Some vitamin C can be delivered through topical formulations, though efficacy varies depending on the product. Most research indicates that high consumption of fruit and vegetables is associated with greater dietary intake of vitamin C. Foods rich in vitamin C include guava, kiwifruit, capsicum, strawberries, broccoli, tomato, kale, and citrus fruit.
Omega 3
Omega-3 fatty acids have been studied in relation to inflammatory skin conditions including acne, psoriasis, and atopic dermatitis. Research suggests they may influence gene expression, cellular metabolism, and cellular signalling. A number of clinical trials have explored their role in inflammatory and autoimmune conditions more broadly.

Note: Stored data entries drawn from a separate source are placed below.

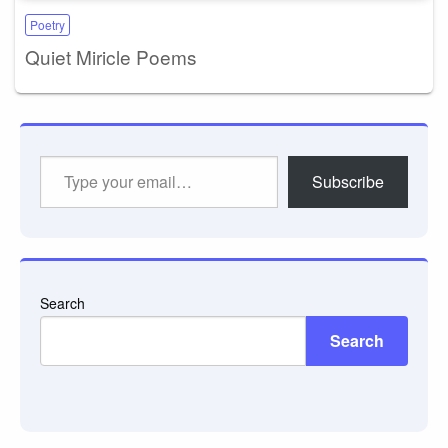
Poetry
Quiet Miricle Poems
Type
Subscribe
your
email…
Search
Search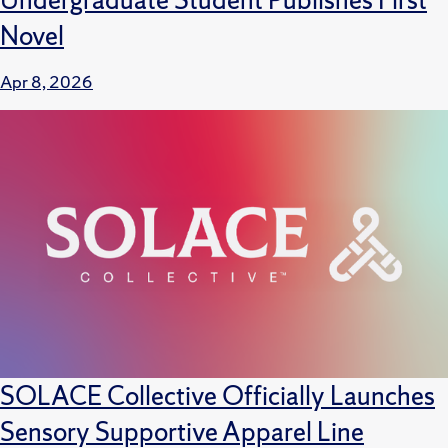
Novel
Apr 8, 2026
SOLACE Collective Officially Launches
Sensory Supportive Apparel Line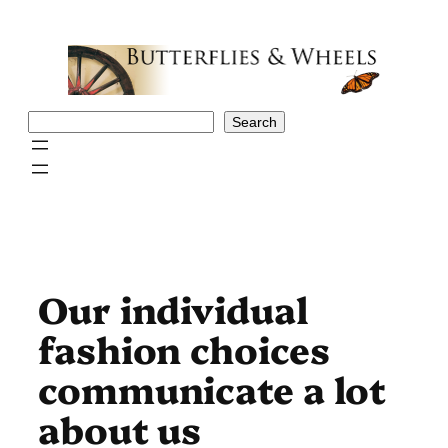
Skip
to
content
Search
Search
Our individual
fashion choices
communicate a lot
about us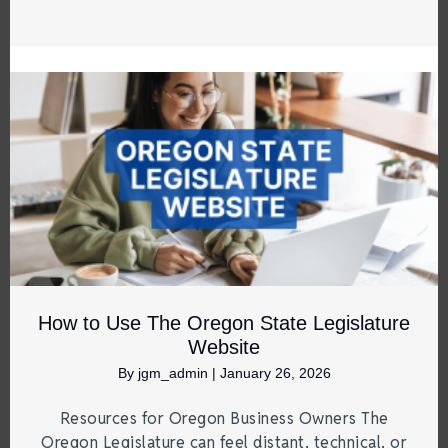
How to Use The Oregon State Legislature
Website
By
jgm_admin
|
January 26, 2026
Resources for Oregon Business Owners The
Oregon Legislature can feel distant, technical, or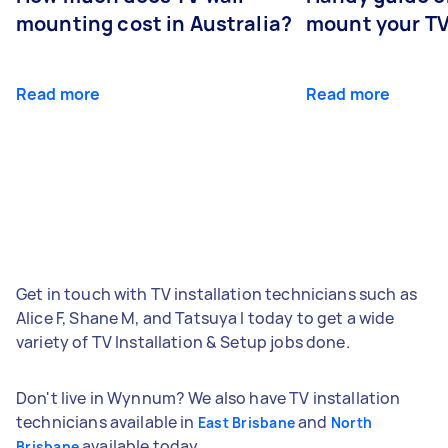
mounting cost in Australia?
mount your T
Read more
Read more
Get in touch with TV installation technicians such as
Alice F, Shane M, and Tatsuya I today to get a wide
variety of TV Installation & Setup jobs done.
Don't live in Wynnum? We also have TV installation
technicians available in
and
East Brisbane
North
available today.
Brisbane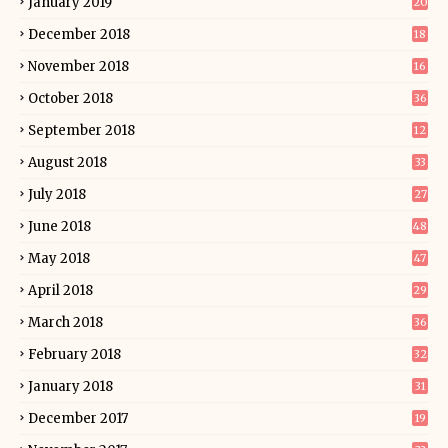
January 2019
20
December 2018
18
November 2018
16
October 2018
36
September 2018
12
August 2018
33
July 2018
27
June 2018
48
May 2018
47
April 2018
29
March 2018
36
February 2018
32
January 2018
31
December 2017
19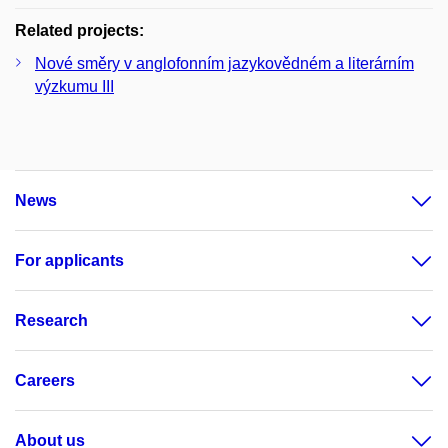
Related projects:
Nové směry v anglofonním jazykovědném a literárním
výzkumu III
News
For applicants
Research
Careers
About us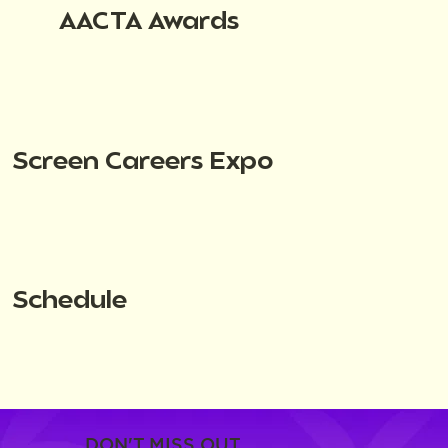
AACTA Awards
Screen Careers Expo
Schedule
DON'T MISS OUT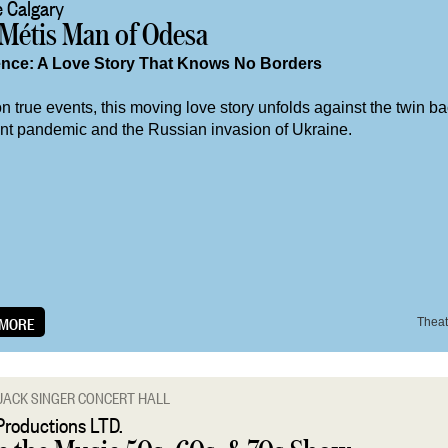
 Calgary
 Métis Man of Odesa
ence: A Love Story That Knows No Borders
 true events, this moving love story unfolds against the twin b
ent pandemic and the Russian invasion of Ukraine.
 MORE
Theat
JACK SINGER CONCERT HALL
Productions LTD.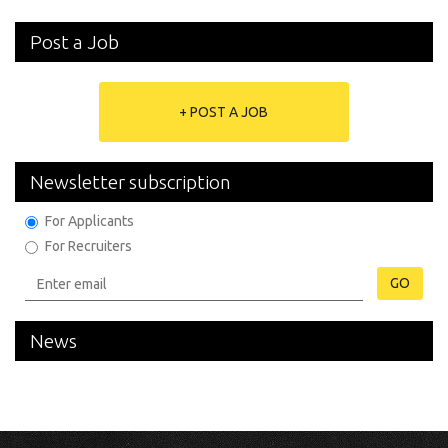
Post a Job
+ POST A JOB
Newsletter subscription
For Applicants
For Recruiters
GO
News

In terms of skin and cellular health, omega-3 is considered an important polyunsaturated fatty acid (PUFA). Dietary sources include oily fish such as salmon and mackerel, flaxseeds, and cod liver oil. It is worth noting that omega-3 in nuts and seeds can be less stable, and sourcing wild-caught fish may be difficult in some areas. Supplementation is an option for some people, however it is recommended to discuss this with a healthcare professional before commencing any supplement regimen.
Zinc and Copper
Both zinc and copper are essential for the proliferation and differentiation of the skin’s epidermal keratinocytes. Copper is also linked to extracellular matrix formation, including the synthesis and stabilisation of collagen. Clinical studies have shown associations between these minerals and measures of skin elasticity, the appearance of fine lines, and wound healing. Dietary sources include oysters, nuts, seeds, organ meat, dark chocolate, shellfish, and avocado.

Water
While not a food, hydration is an important consideration in any discussion of skin health. Inadequate water intake can contribute to tissue dehydration and may affect skin function. Research has shown that drinking more than two litres of water per day may support the hydration of the superficial and dermal skin layers. Requirements may also increase with physical activity or air-conditioned environments.